A. It is not okay to use Mucomyst either by aerosol or direct instillation with any SCOOP catheter. The reason is mechanism of action of Acetylcysteine. Acetylcysteine is a powerful enzymatic agent. Experience obtained over the past 25 years has shown that the enzymatic action will affect the polymers in the polyurethane material of which the SCOOP catheter is made. This causes the catheter to begin to break-down; in effect, the catheter gets "gummy". This can certainly become problematic as the catheter surface gets roughened and may cause tract trauma or difficulty with removal and reinsertion.
Q. What do you tell a patient who has just called and says they “can’t get their SCOOP catheter back in?”
A. Ask them how long it has been out. If more than 5 minutes, have them put their nasal cannula back on at the prescribed flow rate and come in to the transtracheal follow-up unit as soon as possible. Time is critical, as a “fresh” transtracheal tract can close in less than an hour.
Q. How do you convert a tracheostomy stoma to a usable SCOOP tract?

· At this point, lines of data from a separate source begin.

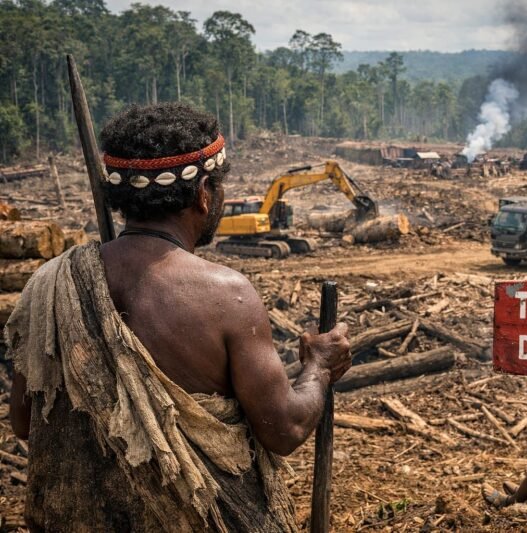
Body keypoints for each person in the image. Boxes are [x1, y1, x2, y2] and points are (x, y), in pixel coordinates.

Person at [7, 103, 352, 532]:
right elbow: (284, 427)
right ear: (204, 193)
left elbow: (24, 421)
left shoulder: (48, 282)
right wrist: (319, 366)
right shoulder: (227, 295)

A. Downsize the patient to a #4 trach tube. Insert the SCOOP catheter into the stoma. Consider the patient to be in Phase III. After a few days, the stoma should “snug” down around the catheter. Advance the patient per standard published protocols. See our manuals containing the appropriate protocols.
Q. What is Chondritis?
A. An inflammation of the tract, probably secondary to colonization of cartilage at the base of the tract. It results in a swollen, reddened, knot of tissue around the tract. They almost never contain pus, and do not typically drain. Treatment consists of a 2-3 week course of antibiotics. Cephalexin 250mg TID has worked very well over the years, but any anti-staphylococcal antibiotic that the physician orders should work. Chondritis usually appears early in Phase III, but may occur at any time. Chondritis is much more common with the MST procedure.

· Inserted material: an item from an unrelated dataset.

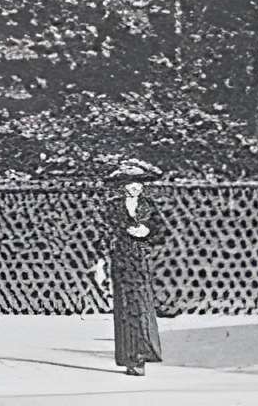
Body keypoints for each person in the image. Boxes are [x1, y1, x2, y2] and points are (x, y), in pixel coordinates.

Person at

Q. Why must SCOOP products be routinely replaced every 90 days?
A. SCOOP products are made of plastic. All plastics are subject to oxidation, exposure to light, and the action of patient body oils and secretions. They may become discolored and brittle. This may certainly cause tract trauma. For comfort and safety reasons, all SCOOP catheters and hoses should be routinely replaced every 90 days.
Q. Can I suction a patient through the SCOOP catheter?
A. No! The catheter cannot be configured to suction the patient; furthermore the catheter cannot be advanced any further into (towards) the lungs to promote vigorous suctioning.